■ 待辦事項 1 ■
請彙整所有含有字串「Kinderfest」的資料列，將這些列完整抄出；大小寫必須相符。

■ 短文 ■
'''

依據題意，為了讓函式 q_insert_tail 和 q_size 的時間複雜度為

O (1)

，在 struct queue_t 裡新增成員 tail 和 size，使得在 runtime 的時候可以動態紀錄 queue 的尾端和其大小

/* Queue structure */
typedef struct {
    list_ele_t *head;
    list_ele_t **tail;
    size_t size;
} queue_t;

`q_new`

需注意若 malloc 失敗時需回傳 NULL

queue_t *q_new()
{
    queue_t *q = (queue_t *) malloc(sizeof(queue_t));
    if (!q)
        return NULL;

    q->head = NULL;
    q->tail = &(q->head);
    q->size = 0;
    return q;
}

`q_free`

釋放 queue 的空間，注意記得一併釋放節點和字串所佔的記憶體空間

void q_free(queue_t *q)
{
    if (!q)
        return;

    while (q->head != NULL) {
        list_ele_t *tmp = q->head;
        q->head = q->head->next;

        free(tmp->value);
        free(tmp);
    }

    free(q);
}

`q_insert_head`

分別建立節點和字串的空間，之後進行字串複製和節點的串接
需注意若 malloc 失敗時，在回傳 NULL 前需釋放之前已經配置好的記憶體空間
- 在這邊使用 goto 來作錯誤處理，可參考 goto in Linux kernel coding style 章節
紀錄節點數量

bool q_insert_head(queue_t *q, char *s)

'''

■ 提供資料 ■
'''

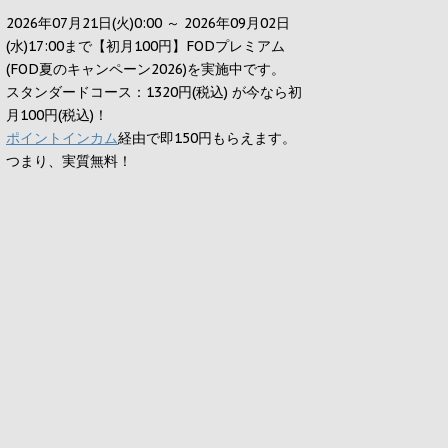
2026年07月21日(火)0:00 ～ 2026年09月02日
(水)17:00まで【初月100円】FODプレミアム
(FOD夏のキャンペーン2026)を実施中です。
スタンダードコース：1320円(税込) が今なら初
月100円(税込)！
ポイントインカム
経由で即150円もらえます。
つまり、実質無料！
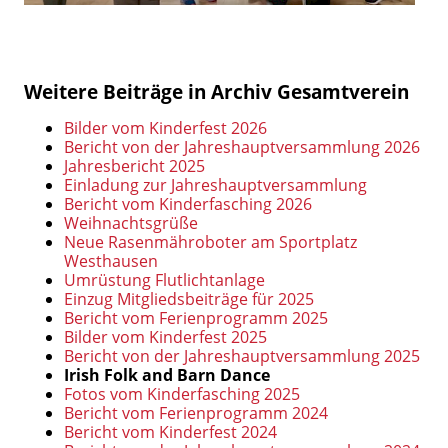
Weitere Beiträge in Archiv Gesamtverein
Bilder vom Kinderfest 2026
Bericht von der Jahreshauptversammlung 2026
Jahresbericht 2025
Einladung zur Jahreshauptversammlung
Bericht vom Kinderfasching 2026
Weihnachtsgrüße
Neue Rasenmähroboter am Sportplatz
Westhausen
Umrüstung Flutlichtanlage
Einzug Mitgliedsbeiträge für 2025
Bericht vom Ferienprogramm 2025
Bilder vom Kinderfest 2025
Bericht von der Jahreshauptversammlung 2025
Irish Folk and Barn Dance
Fotos vom Kinderfasching 2025
Bericht vom Ferienprogramm 2024
Bericht vom Kinderfest 2024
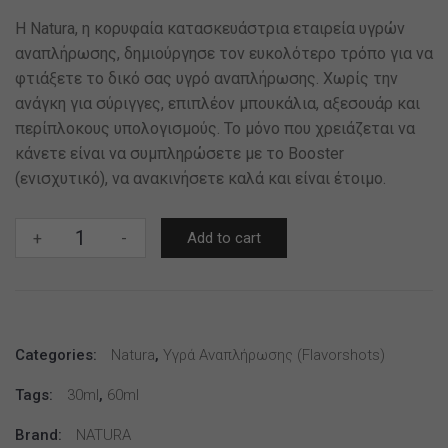
Η Natura, η κορυφαία κατασκευάστρια εταιρεία υγρών
αναπλήρωσης, δημιούργησε τον ευκολότερο τρόπο για να
φτιάξετε το δικό σας υγρό αναπλήρωσης. Χωρίς την
ανάγκη για σύριγγες, επιπλέον μπουκάλια, αξεσουάρ και
περίπλοκους υπολογισμούς. Το μόνο που χρειάζεται να
κάνετε είναι να συμπληρώσετε με το Booster
(ενισχυτικό), να ανακινήσετε καλά και είναι έτοιμο.
BY
+
-
Add to cart
NATURA
30/60ML
Prince
Perry
Categories:
*
Natura
,
Υγρά Αναπλήρωσης (flavorshots)
TPD
Tags:
30ml
,
60ml
*
quantity
Brand:
NATURA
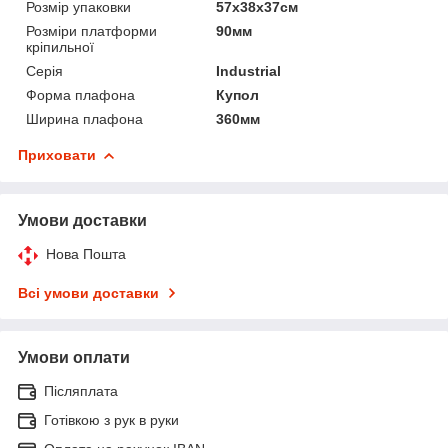
Розмір упаковки
57х38х37см
Розміри платформи
90мм
кріпильної
Серія
Industrial
Форма плафона
Купол
Ширина плафона
360мм
Приховати
Умови доставки
Нова Пошта
Всі умови доставки
Умови оплати
Післяплата
Готівкою з рук в руки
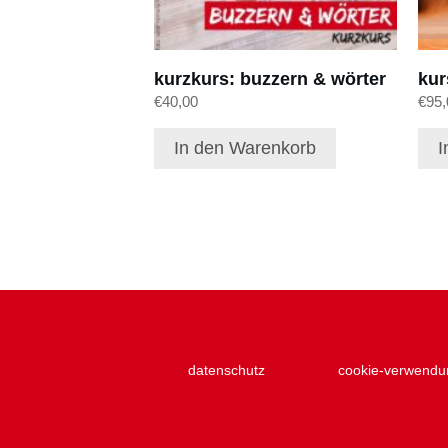
kurzkurs: buzzern & wörter
kur
€
40,00
€
95,
In den Warenkorb
I
datenschutz
cookie-verwendu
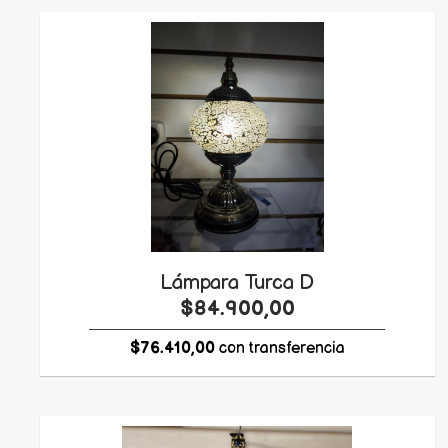
Lámpara Turca D
$84.900,00
$76.410,00
con transferencia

'''

■ 待辦事項 2 ■
短文中「釋放 queue 的空間，注意記得一併釋放節點和字串所佔的記憶體空間」這句話，翻成英文該怎麼寫？

■ 參考解答 1 ■
Bilder vom Kinderfest 2026
Bilder vom Kinderfest 2025
Bericht vom Kinderfest 2024

■ 參考解答 2 ■
Free the queue's space, and remember to also free the memory occupied by the nodes and strings.